Number of lines with "Left" in the listing: report it, and nothing else.
┌──
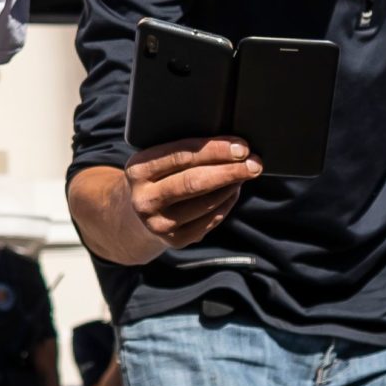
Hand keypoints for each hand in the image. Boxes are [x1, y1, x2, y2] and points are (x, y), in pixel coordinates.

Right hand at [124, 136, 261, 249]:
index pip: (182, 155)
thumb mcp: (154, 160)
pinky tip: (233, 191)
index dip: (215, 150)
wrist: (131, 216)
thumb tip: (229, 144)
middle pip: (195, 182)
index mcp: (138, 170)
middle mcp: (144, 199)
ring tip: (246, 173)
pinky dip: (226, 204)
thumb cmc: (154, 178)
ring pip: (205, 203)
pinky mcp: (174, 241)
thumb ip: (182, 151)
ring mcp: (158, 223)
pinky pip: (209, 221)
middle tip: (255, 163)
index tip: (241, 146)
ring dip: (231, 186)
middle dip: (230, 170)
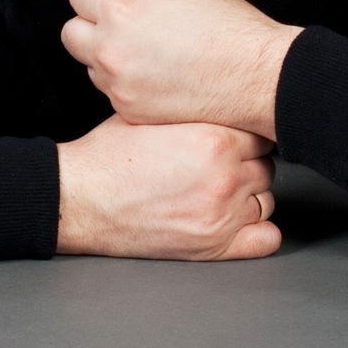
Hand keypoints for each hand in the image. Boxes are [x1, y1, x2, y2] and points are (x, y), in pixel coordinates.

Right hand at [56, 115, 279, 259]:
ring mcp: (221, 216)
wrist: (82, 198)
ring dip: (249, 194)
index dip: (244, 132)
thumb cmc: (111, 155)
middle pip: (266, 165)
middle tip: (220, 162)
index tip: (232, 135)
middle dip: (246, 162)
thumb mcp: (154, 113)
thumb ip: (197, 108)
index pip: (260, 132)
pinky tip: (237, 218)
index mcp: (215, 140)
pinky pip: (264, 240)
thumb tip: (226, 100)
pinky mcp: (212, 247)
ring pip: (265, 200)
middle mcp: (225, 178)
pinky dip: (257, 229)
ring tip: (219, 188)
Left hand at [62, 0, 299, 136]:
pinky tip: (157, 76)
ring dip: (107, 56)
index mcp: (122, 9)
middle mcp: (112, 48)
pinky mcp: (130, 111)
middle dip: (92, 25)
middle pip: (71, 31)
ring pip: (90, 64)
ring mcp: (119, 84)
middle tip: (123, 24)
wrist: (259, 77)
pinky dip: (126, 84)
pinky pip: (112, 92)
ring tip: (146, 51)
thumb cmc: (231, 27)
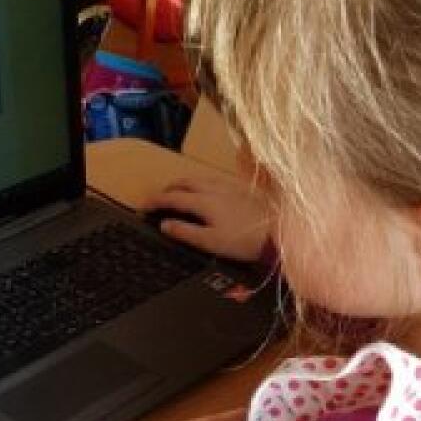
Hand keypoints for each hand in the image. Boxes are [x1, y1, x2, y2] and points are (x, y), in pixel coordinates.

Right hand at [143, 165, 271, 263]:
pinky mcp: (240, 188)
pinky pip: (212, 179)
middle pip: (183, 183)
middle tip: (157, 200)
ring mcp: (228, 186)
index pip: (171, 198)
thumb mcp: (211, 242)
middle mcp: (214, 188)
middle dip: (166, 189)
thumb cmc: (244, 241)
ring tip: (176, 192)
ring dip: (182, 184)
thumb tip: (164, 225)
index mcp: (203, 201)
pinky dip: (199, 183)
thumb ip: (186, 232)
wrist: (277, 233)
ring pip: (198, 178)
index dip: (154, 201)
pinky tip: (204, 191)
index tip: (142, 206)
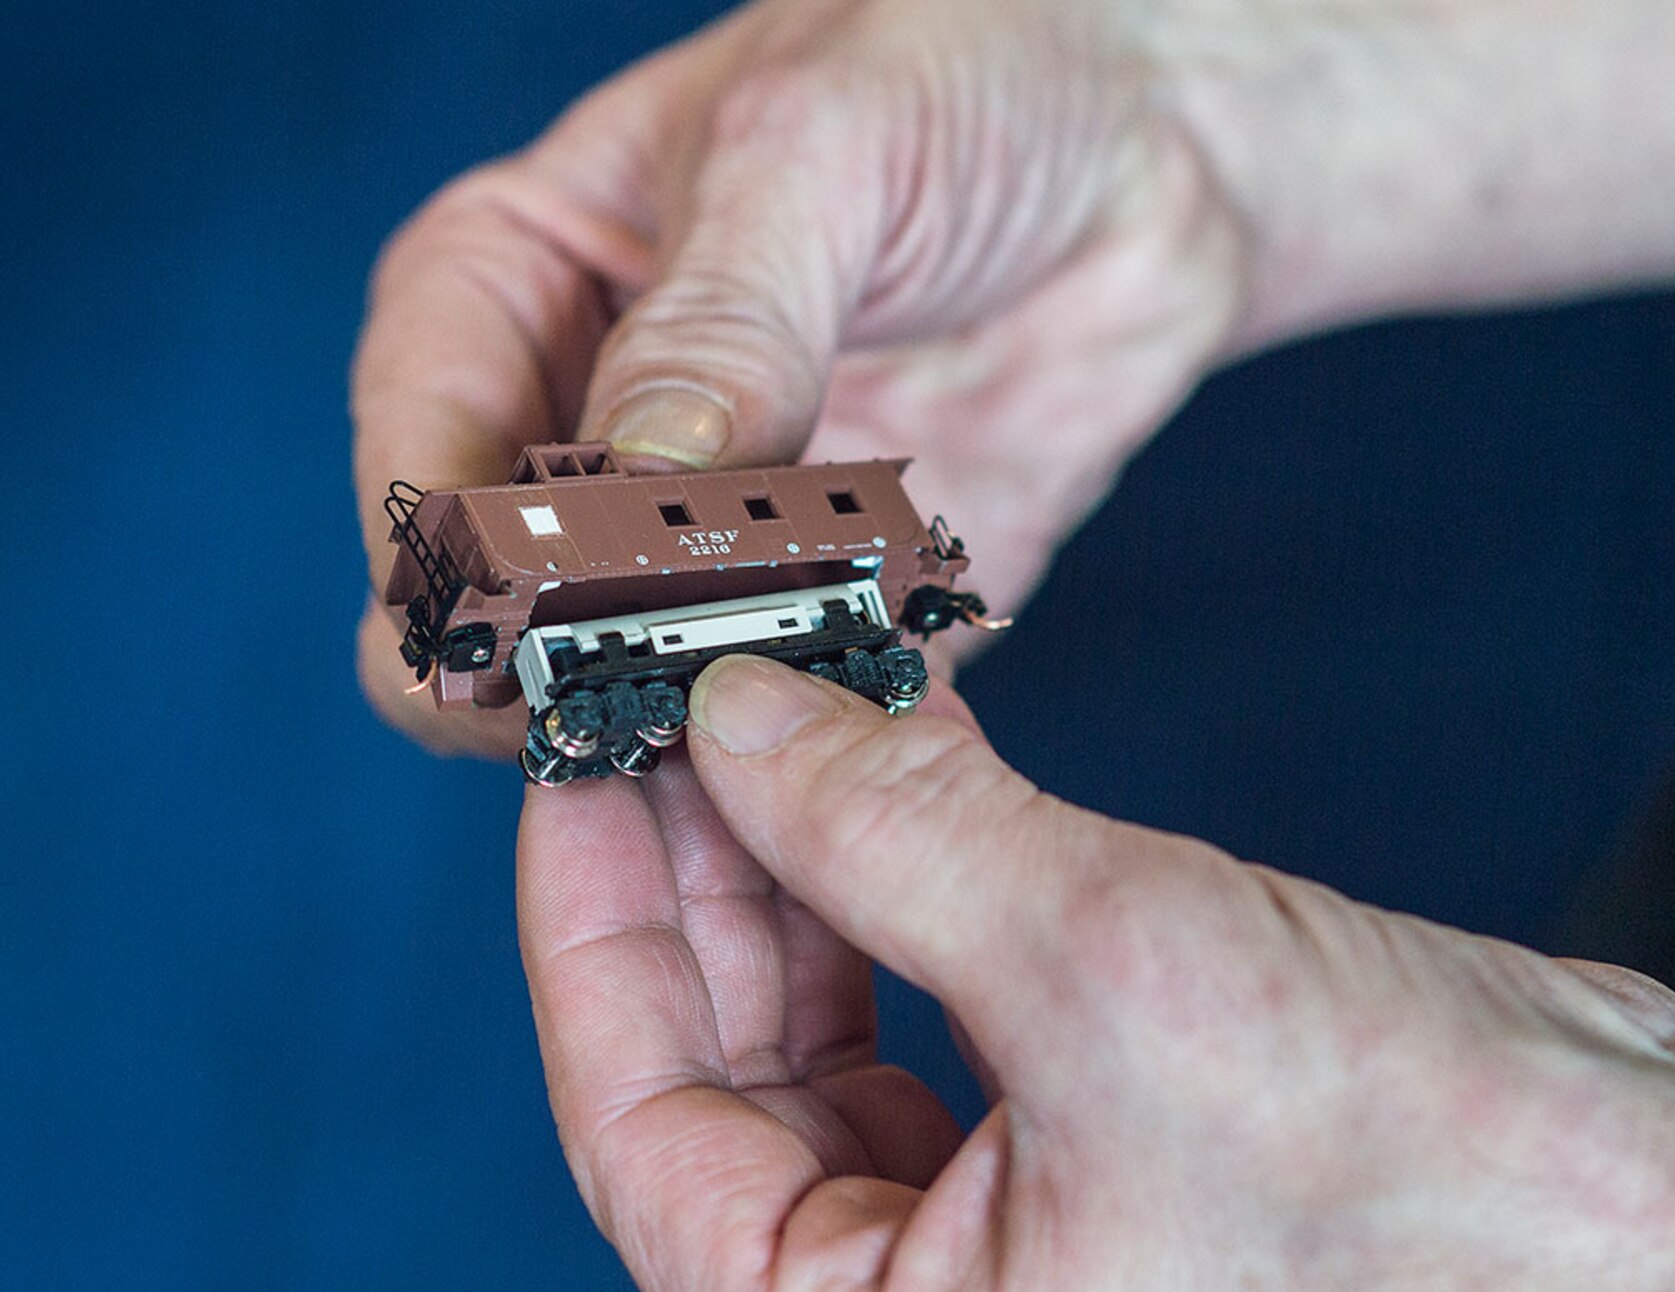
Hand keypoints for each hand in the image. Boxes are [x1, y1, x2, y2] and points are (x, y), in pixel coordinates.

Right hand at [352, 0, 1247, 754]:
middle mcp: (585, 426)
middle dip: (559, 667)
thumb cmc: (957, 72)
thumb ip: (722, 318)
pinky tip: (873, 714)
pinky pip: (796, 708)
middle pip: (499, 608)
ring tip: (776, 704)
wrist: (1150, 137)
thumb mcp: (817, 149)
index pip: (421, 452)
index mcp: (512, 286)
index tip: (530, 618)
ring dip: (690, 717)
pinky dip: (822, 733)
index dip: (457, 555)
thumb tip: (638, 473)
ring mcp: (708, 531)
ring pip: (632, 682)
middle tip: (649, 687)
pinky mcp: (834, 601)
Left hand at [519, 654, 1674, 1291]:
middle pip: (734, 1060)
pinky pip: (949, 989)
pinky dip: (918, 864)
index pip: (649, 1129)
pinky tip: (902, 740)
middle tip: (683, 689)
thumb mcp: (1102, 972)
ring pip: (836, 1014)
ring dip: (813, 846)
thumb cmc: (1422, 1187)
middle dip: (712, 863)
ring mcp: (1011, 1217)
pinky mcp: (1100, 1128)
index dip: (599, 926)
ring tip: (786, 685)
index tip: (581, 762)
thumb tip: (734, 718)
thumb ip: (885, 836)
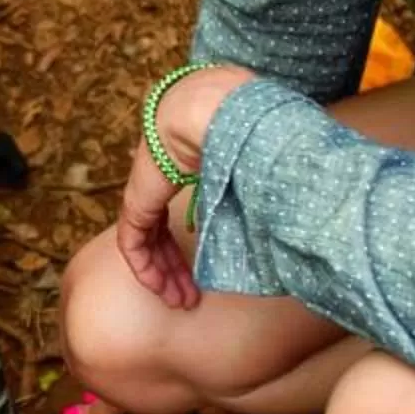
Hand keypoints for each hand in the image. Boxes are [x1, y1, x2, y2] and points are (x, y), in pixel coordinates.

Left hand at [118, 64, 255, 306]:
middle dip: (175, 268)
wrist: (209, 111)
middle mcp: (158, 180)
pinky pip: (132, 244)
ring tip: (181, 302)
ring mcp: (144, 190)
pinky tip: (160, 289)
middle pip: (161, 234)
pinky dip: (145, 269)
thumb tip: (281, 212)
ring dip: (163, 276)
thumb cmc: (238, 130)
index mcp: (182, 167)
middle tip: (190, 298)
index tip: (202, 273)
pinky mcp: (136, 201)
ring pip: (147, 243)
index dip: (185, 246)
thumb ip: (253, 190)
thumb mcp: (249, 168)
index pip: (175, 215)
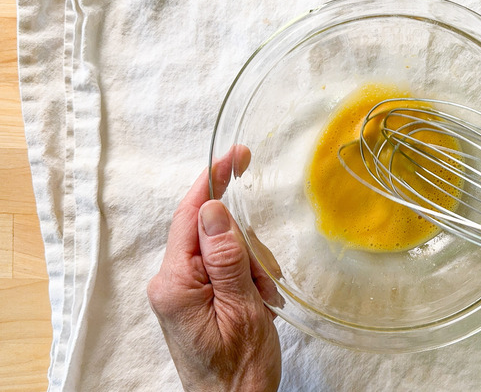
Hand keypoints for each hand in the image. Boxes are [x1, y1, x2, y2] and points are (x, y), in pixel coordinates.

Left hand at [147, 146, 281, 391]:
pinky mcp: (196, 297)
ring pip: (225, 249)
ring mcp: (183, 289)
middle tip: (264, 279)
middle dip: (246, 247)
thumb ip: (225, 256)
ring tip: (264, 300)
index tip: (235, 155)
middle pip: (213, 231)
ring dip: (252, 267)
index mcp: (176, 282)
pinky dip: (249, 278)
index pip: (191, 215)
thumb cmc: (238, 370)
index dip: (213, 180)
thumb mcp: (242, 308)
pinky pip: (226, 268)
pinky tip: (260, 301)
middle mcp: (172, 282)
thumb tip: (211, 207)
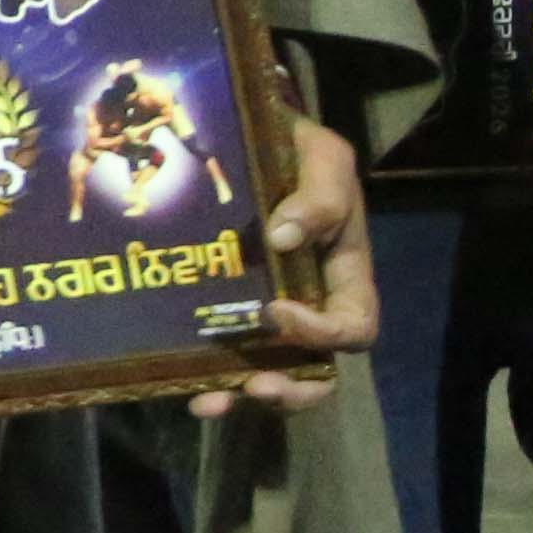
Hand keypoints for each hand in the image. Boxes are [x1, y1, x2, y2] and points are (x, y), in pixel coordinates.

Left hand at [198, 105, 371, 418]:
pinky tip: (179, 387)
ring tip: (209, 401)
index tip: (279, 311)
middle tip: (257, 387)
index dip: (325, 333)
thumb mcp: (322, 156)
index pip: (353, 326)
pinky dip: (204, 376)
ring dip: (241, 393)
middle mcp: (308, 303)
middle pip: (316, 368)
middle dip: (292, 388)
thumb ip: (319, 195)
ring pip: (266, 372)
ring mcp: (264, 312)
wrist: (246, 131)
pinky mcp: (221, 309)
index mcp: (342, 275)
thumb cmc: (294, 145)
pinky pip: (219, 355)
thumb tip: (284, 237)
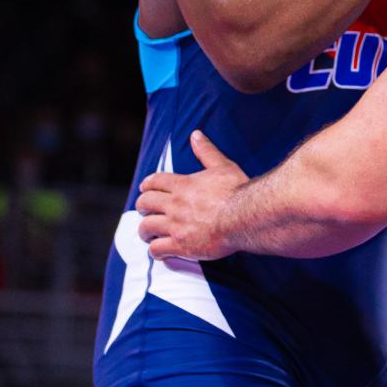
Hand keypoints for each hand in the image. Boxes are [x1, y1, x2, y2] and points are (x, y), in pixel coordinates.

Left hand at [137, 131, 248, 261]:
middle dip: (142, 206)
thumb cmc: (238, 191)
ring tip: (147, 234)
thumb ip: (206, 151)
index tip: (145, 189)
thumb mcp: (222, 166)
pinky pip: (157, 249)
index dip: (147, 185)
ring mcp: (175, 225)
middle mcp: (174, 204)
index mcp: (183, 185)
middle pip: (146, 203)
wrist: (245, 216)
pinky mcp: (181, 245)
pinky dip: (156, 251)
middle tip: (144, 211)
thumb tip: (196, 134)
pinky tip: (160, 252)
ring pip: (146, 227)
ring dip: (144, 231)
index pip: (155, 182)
└──
SOLUTION BELOW
6